**TO DO**
Every line below from the one containing "For every layout element, output its label and" through the one containing "Page size: 1626x1125." must be transcribed exactly. Omit all lines outside that stretch.

**INFORMATION PROVIDED**
---

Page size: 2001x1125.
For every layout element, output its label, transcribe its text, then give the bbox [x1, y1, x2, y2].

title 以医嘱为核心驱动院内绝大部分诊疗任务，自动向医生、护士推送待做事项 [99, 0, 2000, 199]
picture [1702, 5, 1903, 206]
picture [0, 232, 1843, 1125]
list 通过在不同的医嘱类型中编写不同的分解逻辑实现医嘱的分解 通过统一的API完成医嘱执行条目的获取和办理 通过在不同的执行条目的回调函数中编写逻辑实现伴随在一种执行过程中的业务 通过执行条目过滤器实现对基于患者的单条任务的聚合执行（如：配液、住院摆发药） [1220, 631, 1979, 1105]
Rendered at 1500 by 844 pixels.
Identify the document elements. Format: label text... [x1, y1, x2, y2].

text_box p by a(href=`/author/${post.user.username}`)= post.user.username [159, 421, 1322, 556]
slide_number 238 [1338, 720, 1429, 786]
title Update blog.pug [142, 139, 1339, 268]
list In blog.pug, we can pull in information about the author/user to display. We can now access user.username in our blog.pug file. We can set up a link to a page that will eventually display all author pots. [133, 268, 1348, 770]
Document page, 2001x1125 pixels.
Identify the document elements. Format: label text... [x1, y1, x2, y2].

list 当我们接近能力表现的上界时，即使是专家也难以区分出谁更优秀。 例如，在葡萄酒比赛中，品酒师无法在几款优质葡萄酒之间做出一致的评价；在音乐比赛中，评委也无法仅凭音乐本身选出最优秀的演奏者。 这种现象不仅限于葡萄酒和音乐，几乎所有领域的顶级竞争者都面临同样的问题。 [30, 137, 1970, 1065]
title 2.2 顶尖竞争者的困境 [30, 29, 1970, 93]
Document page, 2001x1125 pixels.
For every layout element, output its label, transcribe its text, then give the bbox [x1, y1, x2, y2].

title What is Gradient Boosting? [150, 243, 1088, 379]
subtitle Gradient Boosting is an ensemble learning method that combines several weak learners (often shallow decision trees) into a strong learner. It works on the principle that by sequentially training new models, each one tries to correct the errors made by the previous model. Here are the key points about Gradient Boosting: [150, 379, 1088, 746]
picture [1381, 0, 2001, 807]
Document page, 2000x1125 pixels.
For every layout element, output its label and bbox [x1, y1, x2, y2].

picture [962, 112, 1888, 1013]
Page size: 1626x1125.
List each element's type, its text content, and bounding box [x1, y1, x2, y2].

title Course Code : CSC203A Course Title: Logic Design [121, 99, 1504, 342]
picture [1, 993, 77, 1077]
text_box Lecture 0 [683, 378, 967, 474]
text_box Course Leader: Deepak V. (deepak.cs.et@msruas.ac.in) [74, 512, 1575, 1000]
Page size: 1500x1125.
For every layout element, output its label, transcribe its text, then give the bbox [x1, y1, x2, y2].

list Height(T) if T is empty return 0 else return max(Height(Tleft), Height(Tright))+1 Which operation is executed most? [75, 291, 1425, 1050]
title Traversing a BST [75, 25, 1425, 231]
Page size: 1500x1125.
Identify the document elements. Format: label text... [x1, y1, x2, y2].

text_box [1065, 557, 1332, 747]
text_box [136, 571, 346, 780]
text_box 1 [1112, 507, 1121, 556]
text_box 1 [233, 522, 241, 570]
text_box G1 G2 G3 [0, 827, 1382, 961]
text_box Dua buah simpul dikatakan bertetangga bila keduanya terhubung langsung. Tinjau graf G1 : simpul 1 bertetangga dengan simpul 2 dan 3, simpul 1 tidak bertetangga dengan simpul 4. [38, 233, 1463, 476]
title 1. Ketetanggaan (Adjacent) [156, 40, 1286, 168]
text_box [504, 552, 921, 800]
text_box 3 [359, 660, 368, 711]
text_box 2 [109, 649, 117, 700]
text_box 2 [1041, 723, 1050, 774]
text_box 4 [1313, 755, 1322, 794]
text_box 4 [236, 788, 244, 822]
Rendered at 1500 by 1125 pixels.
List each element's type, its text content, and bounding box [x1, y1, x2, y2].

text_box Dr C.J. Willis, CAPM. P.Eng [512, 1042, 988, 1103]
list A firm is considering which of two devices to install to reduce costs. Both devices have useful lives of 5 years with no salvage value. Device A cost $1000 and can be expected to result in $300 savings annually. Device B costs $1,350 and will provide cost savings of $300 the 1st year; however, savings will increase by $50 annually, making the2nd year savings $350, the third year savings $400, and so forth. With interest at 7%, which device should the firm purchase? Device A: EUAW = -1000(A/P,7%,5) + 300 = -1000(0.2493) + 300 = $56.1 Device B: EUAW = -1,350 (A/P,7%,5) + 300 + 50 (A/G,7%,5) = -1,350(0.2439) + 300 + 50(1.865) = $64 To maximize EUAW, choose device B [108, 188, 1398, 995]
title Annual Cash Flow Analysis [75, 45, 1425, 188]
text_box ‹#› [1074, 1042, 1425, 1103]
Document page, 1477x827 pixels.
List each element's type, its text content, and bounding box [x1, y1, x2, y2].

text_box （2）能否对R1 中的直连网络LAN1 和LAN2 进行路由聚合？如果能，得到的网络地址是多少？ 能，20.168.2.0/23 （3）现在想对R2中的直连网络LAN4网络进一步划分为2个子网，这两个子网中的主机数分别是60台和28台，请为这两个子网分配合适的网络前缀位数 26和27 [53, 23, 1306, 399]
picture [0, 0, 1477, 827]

---

**COMPLETED EXERCISE**
For every layout element, output its label and bbox [x1, y1, x2, y2].

picture [962, 112, 1888, 1013]
Page size: 1626x1125.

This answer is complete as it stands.